- **How to complete this task**
Your task is to return all of the entries below exactly, leaving out each picture.

::::::::::

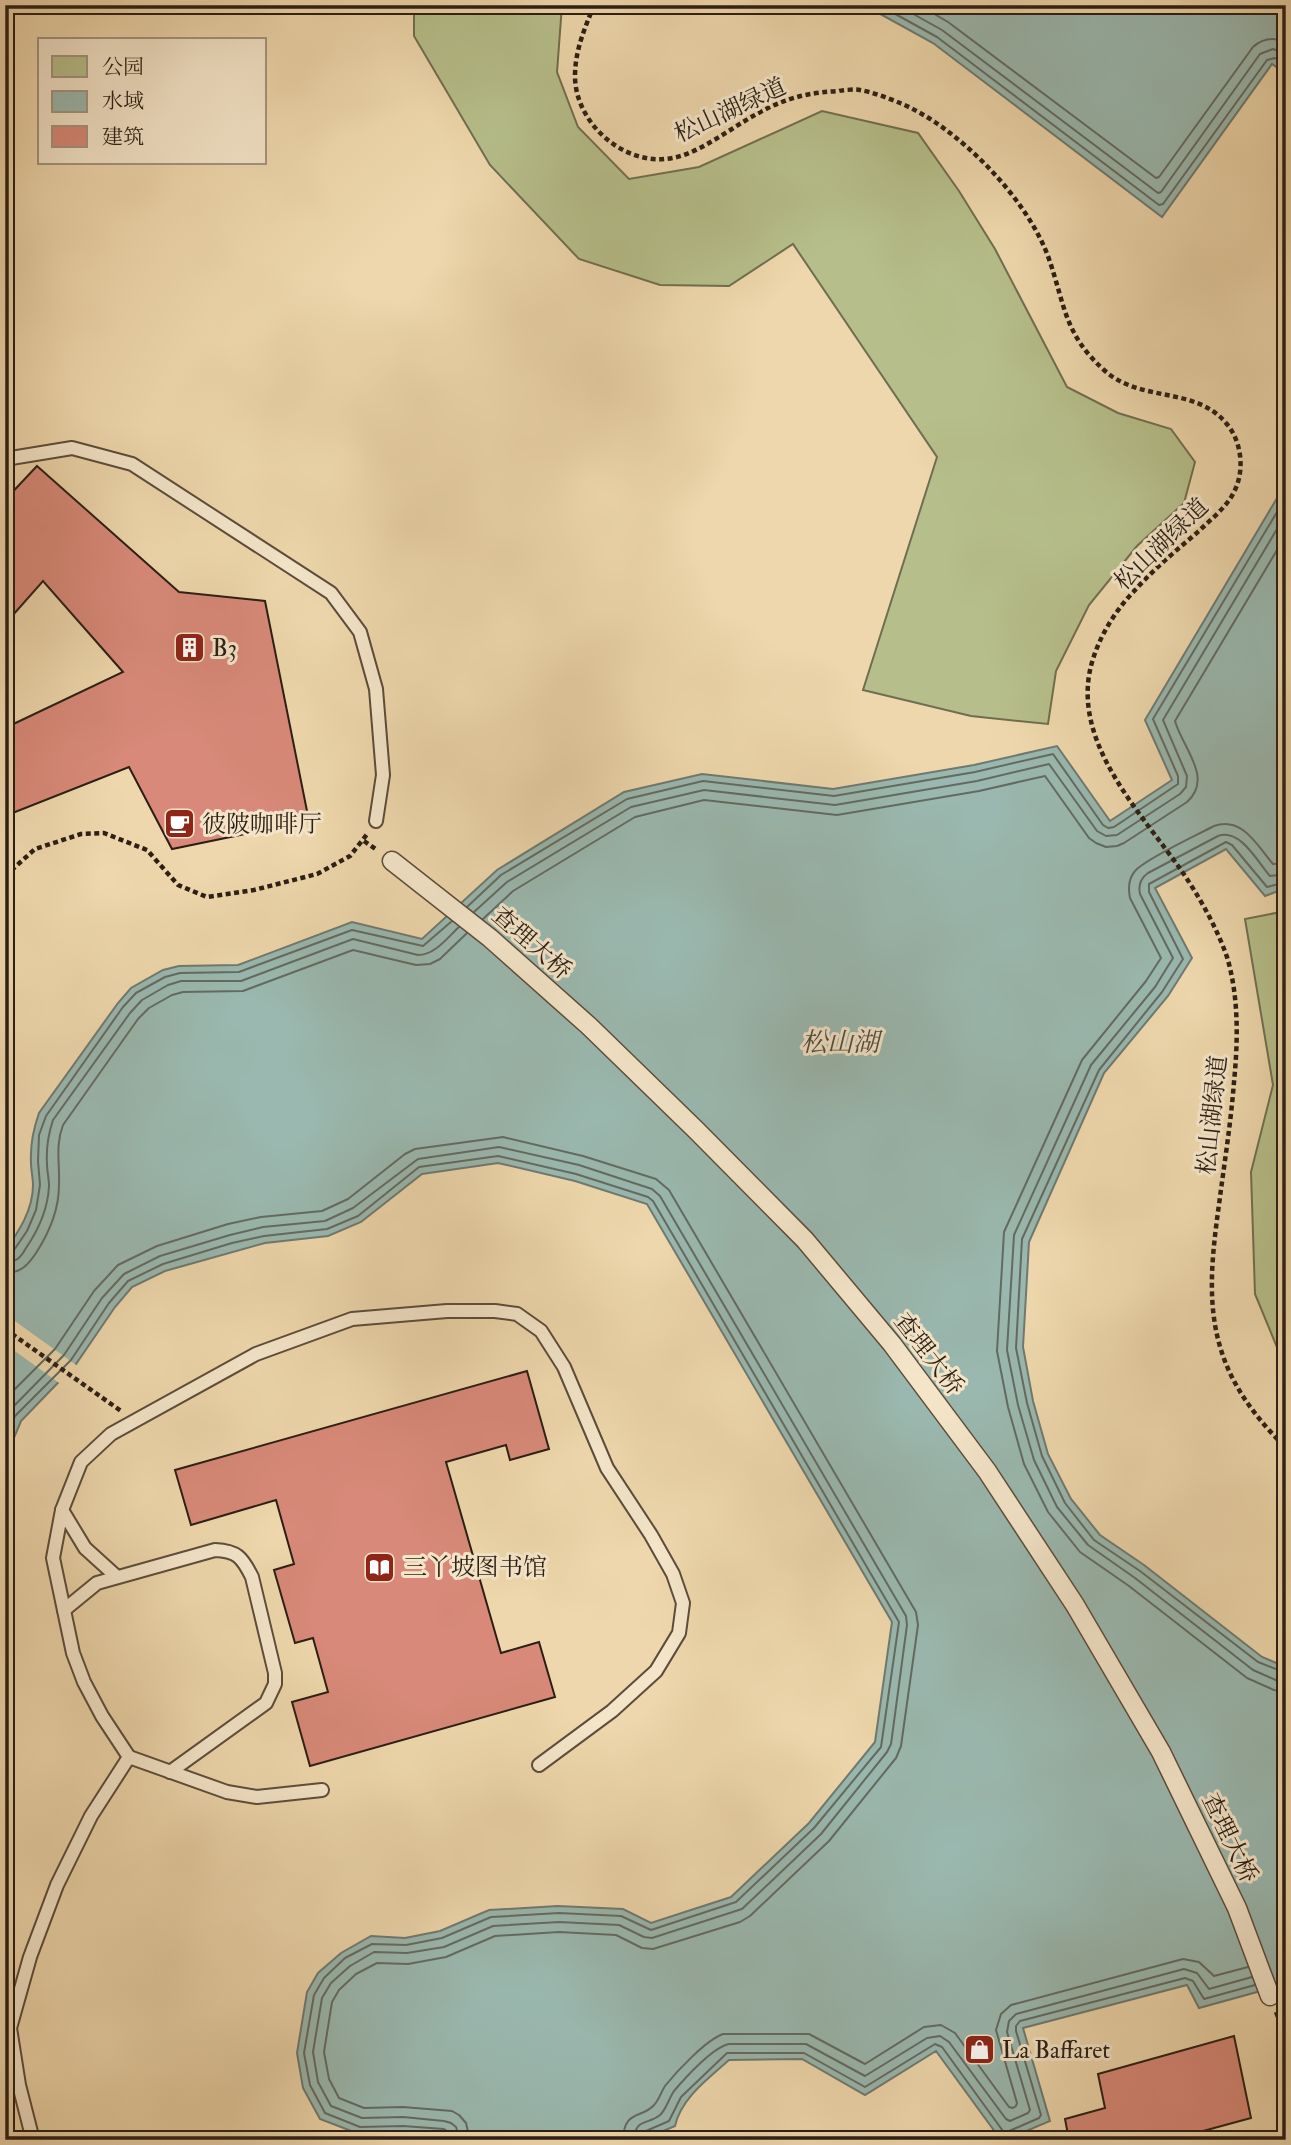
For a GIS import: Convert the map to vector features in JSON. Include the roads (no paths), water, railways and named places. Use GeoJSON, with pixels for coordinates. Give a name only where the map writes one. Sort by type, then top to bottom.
{"type":"FeatureCollection","features":[{"type":"Feature","properties":{"kind":"street","name":"查理大桥"},"geometry":{"type":"LineString","coordinates":[[392,861],[490,938],[589,1026],[805,1240],[892,1344],[987,1471],[1076,1605],[1161,1752],[1237,1908],[1270,1996]]}},
{"type":"Feature","properties":{"kind":"lane"},"geometry":{"type":"LineString","coordinates":[[5,459],[72,448],[132,464],[331,593],[360,632],[376,689],[383,775],[376,821]]}},
{"type":"Feature","properties":{"kind":"lane"},"geometry":{"type":"LineString","coordinates":[[322,1790],[257,1797],[227,1792],[129,1757],[84,1682],[73,1653],[53,1558],[62,1510],[81,1462],[111,1434],[256,1354],[352,1319],[447,1311],[495,1311],[517,1314],[541,1331],[564,1367],[607,1468],[673,1574],[683,1603],[679,1633],[656,1671],[612,1711],[539,1765]]}},
{"type":"Feature","properties":{"kind":"lane"},"geometry":{"type":"LineString","coordinates":[[62,1510],[85,1548],[117,1577]]}},
{"type":"Feature","properties":{"kind":"lane"},"geometry":{"type":"LineString","coordinates":[[64,1610],[97,1583],[215,1550],[227,1550],[237,1554],[245,1563],[252,1577],[275,1673],[272,1693],[266,1703],[252,1715],[170,1772]]}},
{"type":"Feature","properties":{"kind":"lane"},"geometry":{"type":"LineString","coordinates":[[33,2140],[8,2028],[30,1957],[57,1885],[91,1816],[129,1757]]}},
{"type":"Feature","properties":{"kind":"water"},"geometry":{"type":"Polygon","coordinates":[[[864,5],[1286,5],[1286,74],[1272,64],[1162,217],[933,43],[864,5]]]}},
{"type":"Feature","properties":{"kind":"water","name":"松山湖"},"geometry":{"type":"Polygon","coordinates":[[[1286,483],[1286,888],[1265,896],[1226,849],[1155,888],[1192,958],[1168,996],[1104,1073],[1029,1242],[1023,1347],[1033,1401],[1048,1454],[1071,1499],[1100,1535],[1144,1565],[1262,1657],[1286,1667],[1286,1984],[1199,2008],[1187,1985],[1023,2028],[1050,2121],[1005,2140],[1001,2140],[936,2051],[865,2095],[802,2059],[729,2060],[689,2098],[675,2126],[642,2140],[471,2140],[402,2133],[359,2134],[320,2119],[303,2088],[297,2053],[307,1992],[318,1973],[341,1953],[371,1936],[405,1938],[440,1931],[489,1910],[558,1906],[623,1909],[651,1923],[731,1897],[809,1823],[875,1742],[892,1622],[647,1204],[575,1181],[498,1163],[422,1174],[361,1222],[328,1236],[265,1243],[165,1271],[132,1287],[76,1364],[21,1421],[5,1459],[5,1251],[20,1228],[31,1203],[32,1144],[39,1113],[131,988],[163,970],[179,966],[238,965],[352,922],[422,939],[497,870],[624,792],[702,774],[833,789],[974,765],[1057,746],[1110,821],[1172,780],[1145,720],[1286,483]]]}},
{"type":"Feature","properties":{"kind":"place","name":"B3"},"geometry":{"type":"Point","coordinates":[189,648]}},
{"type":"Feature","properties":{"kind":"place","name":"彼陂咖啡厅"},"geometry":{"type":"Point","coordinates":[179,824]}},
{"type":"Feature","properties":{"kind":"place","name":"三丫坡图书馆"},"geometry":{"type":"Point","coordinates":[380,1567]}},
{"type":"Feature","properties":{"kind":"place","name":"La Baffaret"},"geometry":{"type":"Point","coordinates":[979,2050]}}]}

::::::::::

- **Exercise output**
For a GIS import: Convert the map to vector features in JSON. Include the roads (no paths), water, railways and named places. Use GeoJSON, with pixels for coordinates. Give a name only where the map writes one. Sort by type, then top to bottom.
{"type":"FeatureCollection","features":[{"type":"Feature","properties":{"kind":"street","name":"查理大桥"},"geometry":{"type":"LineString","coordinates":[[392,861],[490,938],[589,1026],[805,1240],[892,1344],[987,1471],[1076,1605],[1161,1752],[1237,1908],[1270,1996]]}},
{"type":"Feature","properties":{"kind":"lane"},"geometry":{"type":"LineString","coordinates":[[5,459],[72,448],[132,464],[331,593],[360,632],[376,689],[383,775],[376,821]]}},
{"type":"Feature","properties":{"kind":"lane"},"geometry":{"type":"LineString","coordinates":[[322,1790],[257,1797],[227,1792],[129,1757],[84,1682],[73,1653],[53,1558],[62,1510],[81,1462],[111,1434],[256,1354],[352,1319],[447,1311],[495,1311],[517,1314],[541,1331],[564,1367],[607,1468],[673,1574],[683,1603],[679,1633],[656,1671],[612,1711],[539,1765]]}},
{"type":"Feature","properties":{"kind":"lane"},"geometry":{"type":"LineString","coordinates":[[62,1510],[85,1548],[117,1577]]}},
{"type":"Feature","properties":{"kind":"lane"},"geometry":{"type":"LineString","coordinates":[[64,1610],[97,1583],[215,1550],[227,1550],[237,1554],[245,1563],[252,1577],[275,1673],[272,1693],[266,1703],[252,1715],[170,1772]]}},
{"type":"Feature","properties":{"kind":"lane"},"geometry":{"type":"LineString","coordinates":[[33,2140],[8,2028],[30,1957],[57,1885],[91,1816],[129,1757]]}},
{"type":"Feature","properties":{"kind":"water"},"geometry":{"type":"Polygon","coordinates":[[[864,5],[1286,5],[1286,74],[1272,64],[1162,217],[933,43],[864,5]]]}},
{"type":"Feature","properties":{"kind":"water","name":"松山湖"},"geometry":{"type":"Polygon","coordinates":[[[1286,483],[1286,888],[1265,896],[1226,849],[1155,888],[1192,958],[1168,996],[1104,1073],[1029,1242],[1023,1347],[1033,1401],[1048,1454],[1071,1499],[1100,1535],[1144,1565],[1262,1657],[1286,1667],[1286,1984],[1199,2008],[1187,1985],[1023,2028],[1050,2121],[1005,2140],[1001,2140],[936,2051],[865,2095],[802,2059],[729,2060],[689,2098],[675,2126],[642,2140],[471,2140],[402,2133],[359,2134],[320,2119],[303,2088],[297,2053],[307,1992],[318,1973],[341,1953],[371,1936],[405,1938],[440,1931],[489,1910],[558,1906],[623,1909],[651,1923],[731,1897],[809,1823],[875,1742],[892,1622],[647,1204],[575,1181],[498,1163],[422,1174],[361,1222],[328,1236],[265,1243],[165,1271],[132,1287],[76,1364],[21,1421],[5,1459],[5,1251],[20,1228],[31,1203],[32,1144],[39,1113],[131,988],[163,970],[179,966],[238,965],[352,922],[422,939],[497,870],[624,792],[702,774],[833,789],[974,765],[1057,746],[1110,821],[1172,780],[1145,720],[1286,483]]]}},
{"type":"Feature","properties":{"kind":"place","name":"B3"},"geometry":{"type":"Point","coordinates":[189,648]}},
{"type":"Feature","properties":{"kind":"place","name":"彼陂咖啡厅"},"geometry":{"type":"Point","coordinates":[179,824]}},
{"type":"Feature","properties":{"kind":"place","name":"三丫坡图书馆"},"geometry":{"type":"Point","coordinates":[380,1567]}},
{"type":"Feature","properties":{"kind":"place","name":"La Baffaret"},"geometry":{"type":"Point","coordinates":[979,2050]}}]}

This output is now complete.